Benefits of Walking
By Tommy Boone
Walking is widely recommended for its health benefits. According to a recent U.S. Surgeon General report on physical activity and health in America, more than half of the U.S. population does not participate regularly in any type of exercise. That physical inactivity can lead to poor health.
The Surgeon General urged Americans to "get in shape," encouraging everyone to get at least one-half hour of moderately vigorous activity (such as brisk walking) each day. The latest recommendations suggest that you should try to walk two miles at a brisk pace of three to four miles per hour nearly every day.
It is increasingly obvious that one of the best ways to maintain good health is through physical activity. Regular participation in exercise has been shown to be helpful in the prevention of such killers as heart disease, cancer, and diabetes. Exercise also helps to control weight. (According to the latest research, one out of three Americans is obese.)
And because exercise helps to strengthen muscles and bones, it can even decrease your risk of developing diseases such as osteoporosis and arthritis.
Some of the most interesting and overwhelming evidence supporting the need to be physically active is from the research being conducted at the Cooper Institute for Aerobics Research in Dallas, Texas. Dr. Kenneth Cooper, known as the "father of aerobics," founded the Cooper Clinic in the early 1970s to investigate the effects of physical activity and fitness on health and longevity and to help people develop healthy lifestyles.
In July 1996, research from the Cooper Institute showed that participating in moderate to high levels of physical activity reduced the risk of dying from any given cause. This held true regardless of other risk factors. In other words, even if an individual suffers from high blood pressure or obesity, the chances of dying are lessened by maintaining at least a moderate level of fitness. This is remarkably good news, especially for individuals who have hereditary risk factors such as a family history of heart disease.
In 2007, Circulation, the journal of the American Heart Association, published an updated report on physical activity and public health. In order to make a recommendation on the amount of exercise necessary to benefit America's health, an expert panel of scientists, including physicians, epidemiologists, exercise scientists, and public-health specialists reviewed research on physical activity and the impact of exercise on health.
Their conclusion was the same as the plea issued by the Surgeon General: "Every U.S. adult should accumulate 30 minutes or more of moderate-intensity physical activity on most, or preferably all, days of the week." The researchers determined that intermittent as well as sustained activity can be beneficial.
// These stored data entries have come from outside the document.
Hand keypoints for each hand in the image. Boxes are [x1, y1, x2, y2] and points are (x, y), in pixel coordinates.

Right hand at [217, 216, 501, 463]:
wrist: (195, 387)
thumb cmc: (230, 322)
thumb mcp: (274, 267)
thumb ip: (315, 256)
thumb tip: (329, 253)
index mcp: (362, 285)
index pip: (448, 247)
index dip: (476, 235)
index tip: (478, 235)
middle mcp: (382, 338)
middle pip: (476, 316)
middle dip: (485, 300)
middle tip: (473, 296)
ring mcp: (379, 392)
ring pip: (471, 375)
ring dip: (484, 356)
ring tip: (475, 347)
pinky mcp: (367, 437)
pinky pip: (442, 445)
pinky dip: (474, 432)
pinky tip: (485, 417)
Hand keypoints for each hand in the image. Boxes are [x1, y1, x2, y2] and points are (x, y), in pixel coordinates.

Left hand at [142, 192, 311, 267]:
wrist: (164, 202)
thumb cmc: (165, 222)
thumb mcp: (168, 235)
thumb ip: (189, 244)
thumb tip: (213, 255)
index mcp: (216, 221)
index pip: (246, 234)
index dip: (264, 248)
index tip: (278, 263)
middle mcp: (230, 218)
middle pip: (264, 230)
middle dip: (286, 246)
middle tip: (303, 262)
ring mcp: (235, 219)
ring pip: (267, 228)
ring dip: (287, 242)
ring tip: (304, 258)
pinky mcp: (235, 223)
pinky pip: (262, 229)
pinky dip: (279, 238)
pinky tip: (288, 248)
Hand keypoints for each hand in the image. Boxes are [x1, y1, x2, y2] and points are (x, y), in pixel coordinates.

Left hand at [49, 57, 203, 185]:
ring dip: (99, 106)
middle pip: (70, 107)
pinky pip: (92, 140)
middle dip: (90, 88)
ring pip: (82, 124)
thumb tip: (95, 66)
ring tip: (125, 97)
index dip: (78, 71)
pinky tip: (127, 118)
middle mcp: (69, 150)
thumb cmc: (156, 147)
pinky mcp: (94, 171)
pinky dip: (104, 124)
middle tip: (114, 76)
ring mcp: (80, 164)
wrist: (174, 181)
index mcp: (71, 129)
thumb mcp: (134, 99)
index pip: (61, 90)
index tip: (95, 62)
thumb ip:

In other words, on days when you can't fit in a 30-minute walk, you can still garner fitness benefits by taking two or more shorter walks squeezed in throughout the day. This may seem somewhat confusing to those of you who are well acquainted with previous recommendations to exercise for a sustained period of 20 to 60 minutes. The Surgeon General's report is not meant to overshadow or replace these previously recommended exercise guidelines.
Exercising for a sustained period of time is still the best way we know to make improvements in your cardiorespiratory fitness. But for many, exercising for long periods of time can be intimidating. And most of us experience days when unforeseen events throw off our schedules and prevent us from having a solid block of time for exercise.
Significant health benefits can be realized by simply ceasing to sit and starting to move. The risk of developing heart disease, high blood pressure, non-insulin-dependent diabetes, and colon and breast cancers can be reduced just by becoming more physically active.